Top of MATERIAL PROVIDED

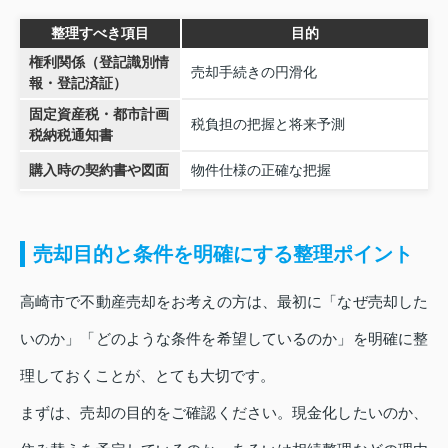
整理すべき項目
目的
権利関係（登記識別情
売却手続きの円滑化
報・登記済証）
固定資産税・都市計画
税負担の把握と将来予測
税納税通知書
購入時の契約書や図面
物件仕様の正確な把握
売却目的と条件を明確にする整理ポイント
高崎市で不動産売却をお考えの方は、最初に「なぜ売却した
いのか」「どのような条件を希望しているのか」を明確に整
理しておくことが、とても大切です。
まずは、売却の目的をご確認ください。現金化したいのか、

Bottom of MATERIAL PROVIDED

→ YOUR GOAL:
Where an entry holds a picture, leave the picture out and output the rest exactly.

→ ANSWER TO THIS PROBLEM:
整理すべき項目
目的
権利関係（登記識別情
売却手続きの円滑化
報・登記済証）
固定資産税・都市計画
税負担の把握と将来予測
税納税通知書
購入時の契約書や図面
物件仕様の正確な把握
売却目的と条件を明確にする整理ポイント
高崎市で不動産売却をお考えの方は、最初に「なぜ売却した
いのか」「どのような条件を希望しているのか」を明確に整
理しておくことが、とても大切です。
まずは、売却の目的をご確認ください。現金化したいのか、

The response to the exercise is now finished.